I think there’s a lot that I can gather from my summer here at home. First off, God has a plan for us- plain and simple. Every time that I question why my life is going a certain way, the Lord always seems to find a way to give me that moment when I realize that He really did have a reason for putting a particular person in my life or sending me to a place that I never thought I would end up; it just proves that even in your darkest hour, God is watching over you and he has a plan for your life, even when you have given up hope. Secondly, after realizing how great of a summer I had simply from being passionate about what I was doing, I’ve decided to just embrace the changes that come to me in life. Actually, it may be more of a challenge that I’ve issued myself rather than a decision, but nonetheless, I want to embrace life. There are always going to be changes that I’ll have to deal with whether I want to or not, and I truly believe that life is better when you learn to take what you have and make the most of it. Even though I’m a little sad to be leaving my amazing family to return to Chapel Hill in a few days, I’ve decided to just embrace it- I know it’s going to be a great year at school, and there’s no need to dwell on the fact that summer is coming to an end. Lastly, we shouldn’t fear being forgotten. Fears like that come out of plain insecurity, and we all know that insecurity can be quite a beast to tame at times, but in reality, having those insecurities gets us no where in life. I don’t know if my friends at work were as upset as I was about leaving to go back to school, but I do know that they valued me as a friend; if nothing else, the friendship that I had with them this summer cannot be devalued. God puts people in our lives for many reasons; some people are only there for a short period of time, and others may be life-long friends; either way, these people changed your life in one way or another, and maybe that’s more important than worrying about what the future holds for any individual relationship.

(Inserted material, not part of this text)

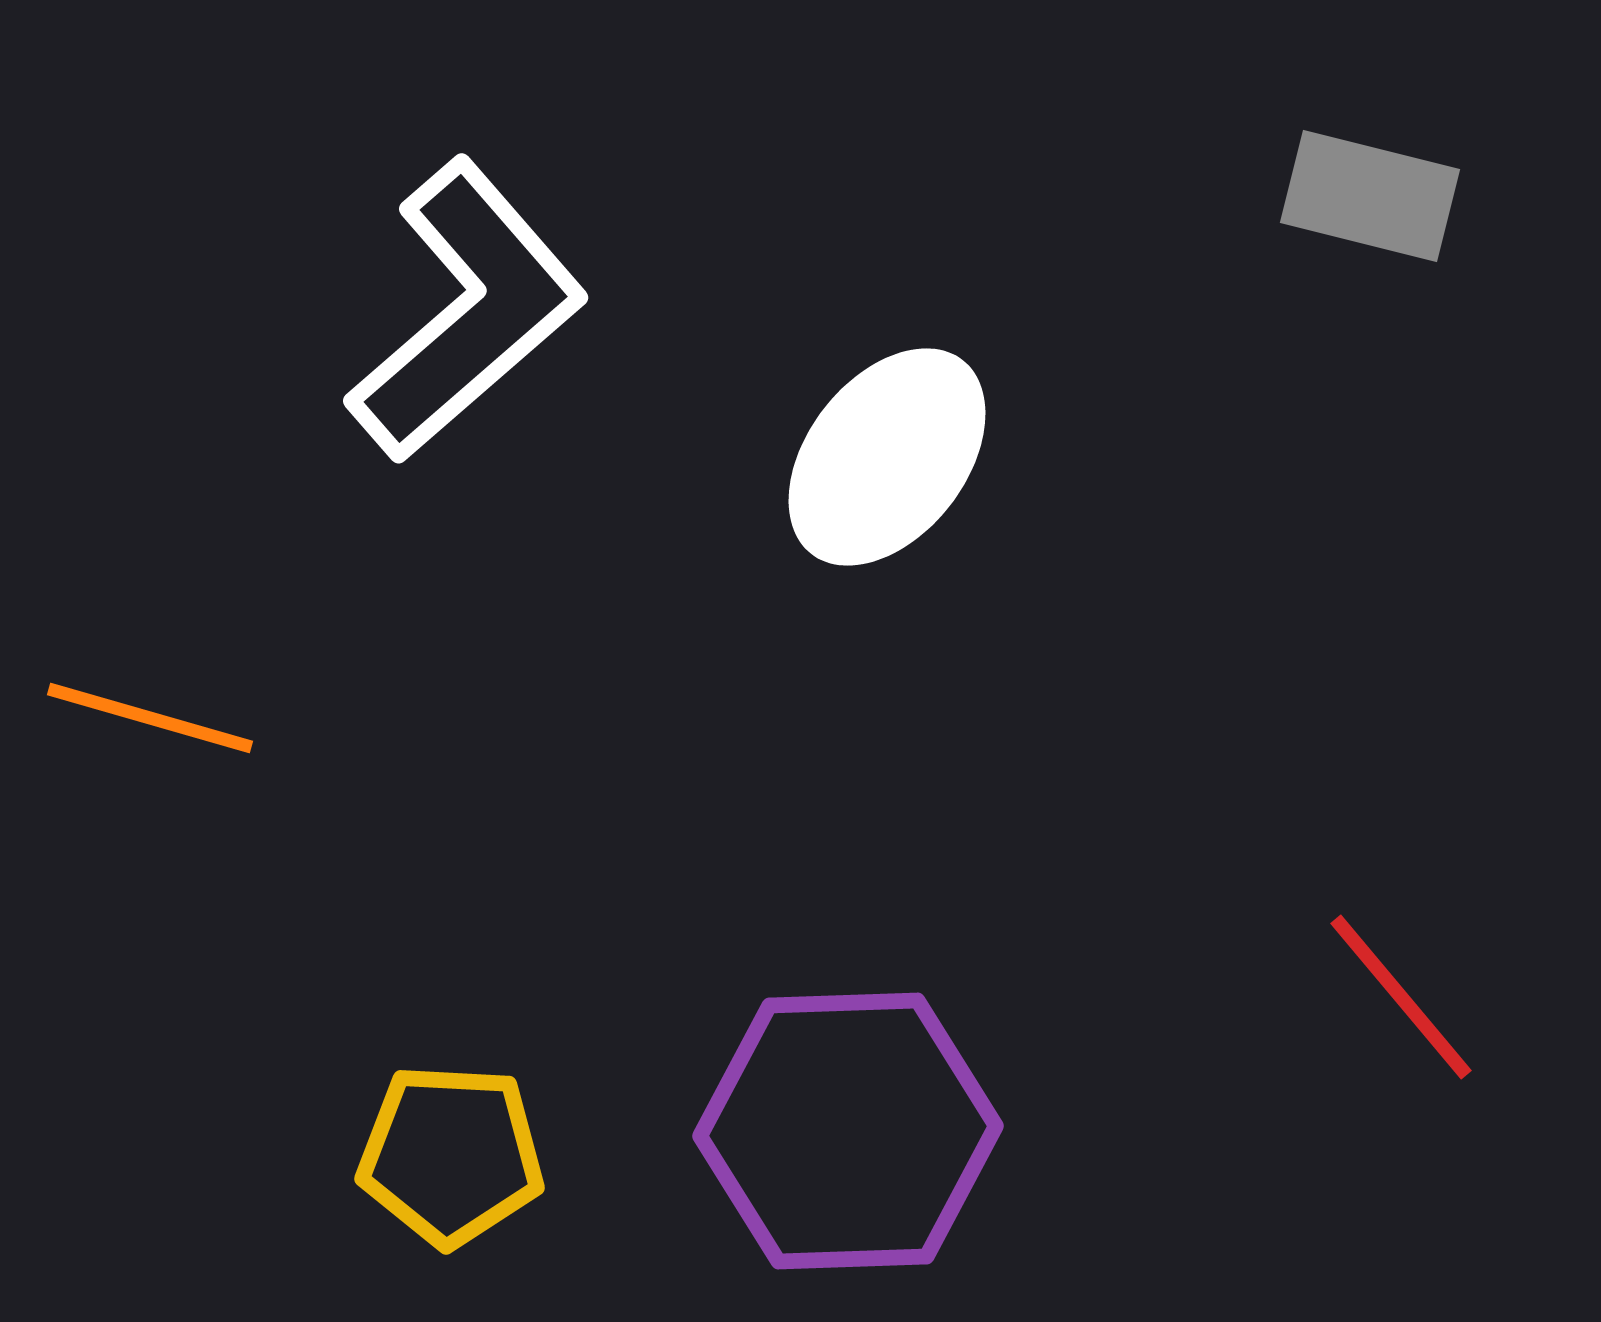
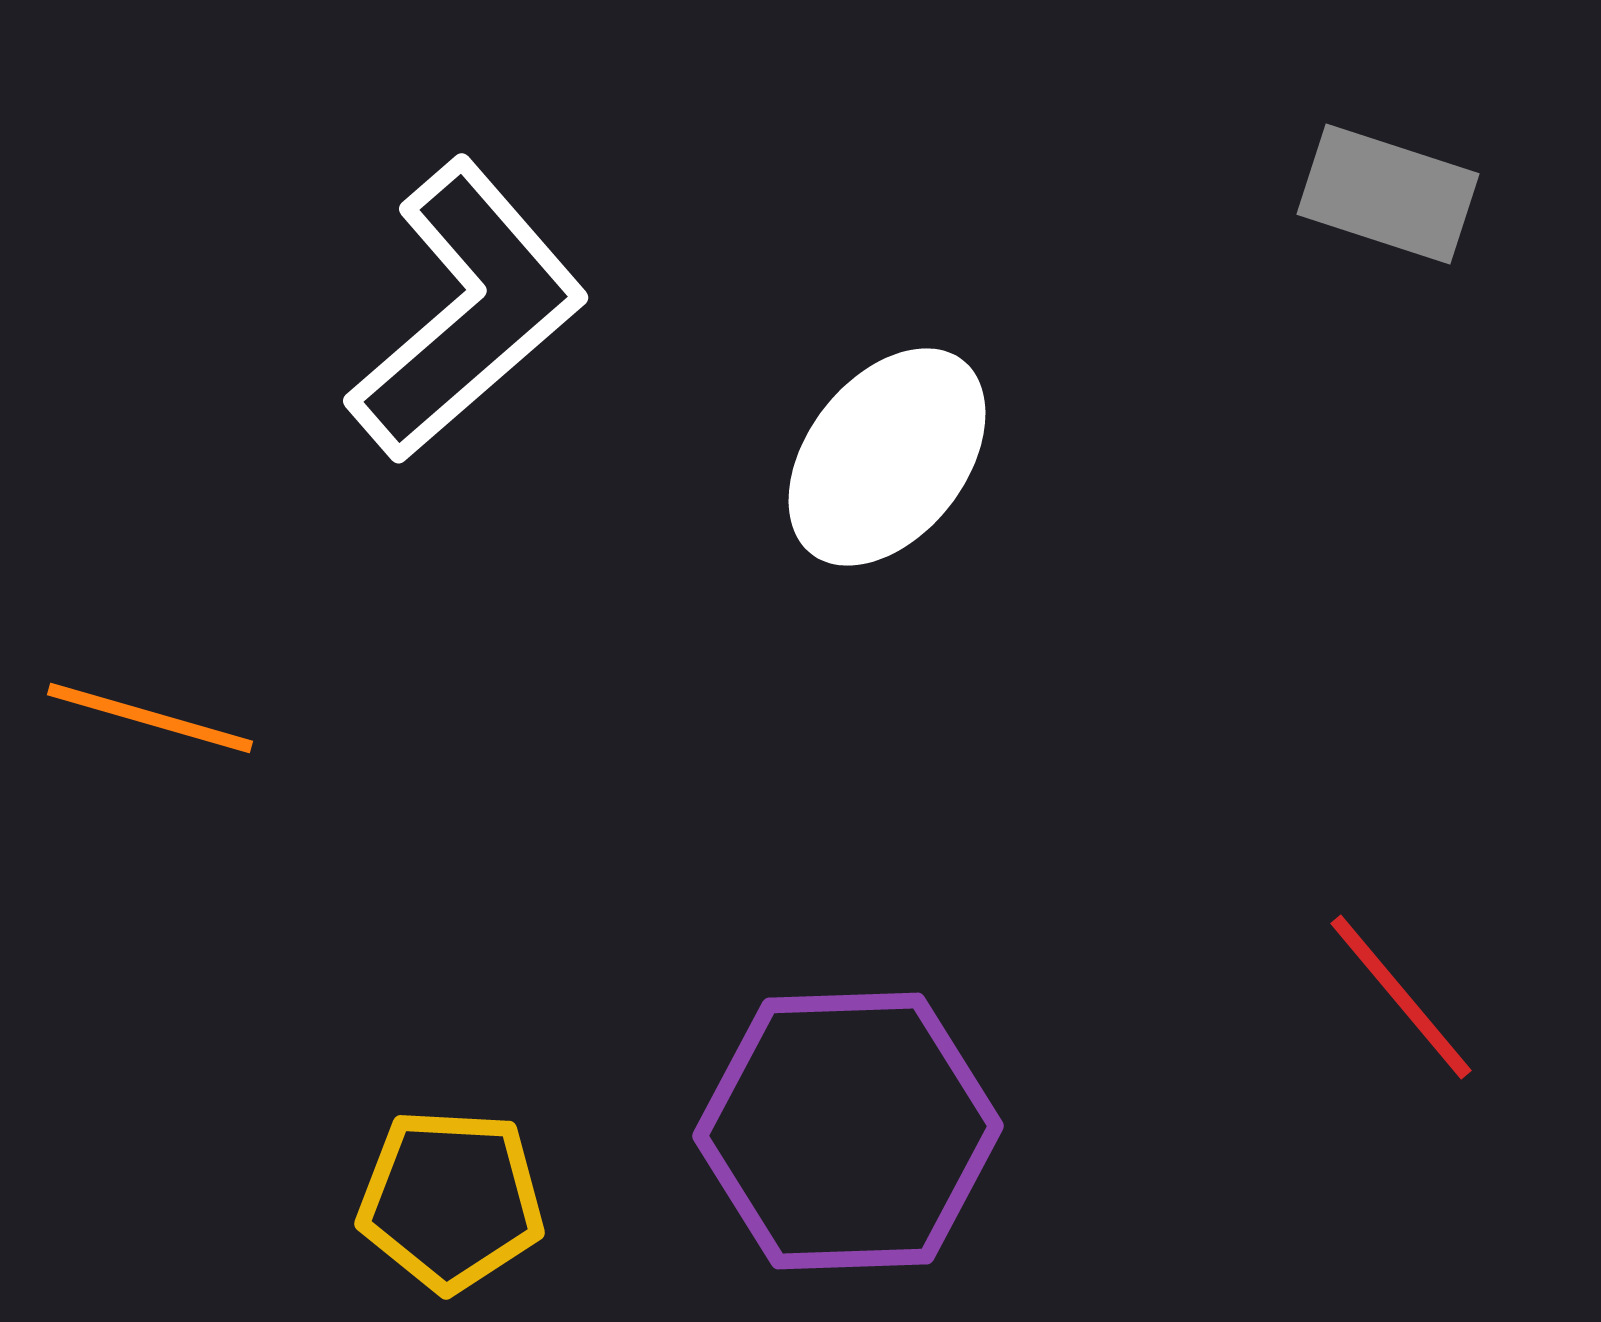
gray rectangle: moved 18 px right, 2 px up; rotated 4 degrees clockwise
yellow pentagon: moved 45 px down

So, there’s my spill on summer. I’ll miss home. I’ll miss sleeping in. I’ll miss walking outside and the temperature being so high that I break a sweat simply by walking to my car. I’ll miss driving everywhere (college life involves way too much walking from place to place). I’ll definitely miss my family. But hey, I’m about to go to CHAPEL HILL! …I’ll save all of the things I love about Chapel Hill for another post though. :) Goodbye summer, hello fall semester!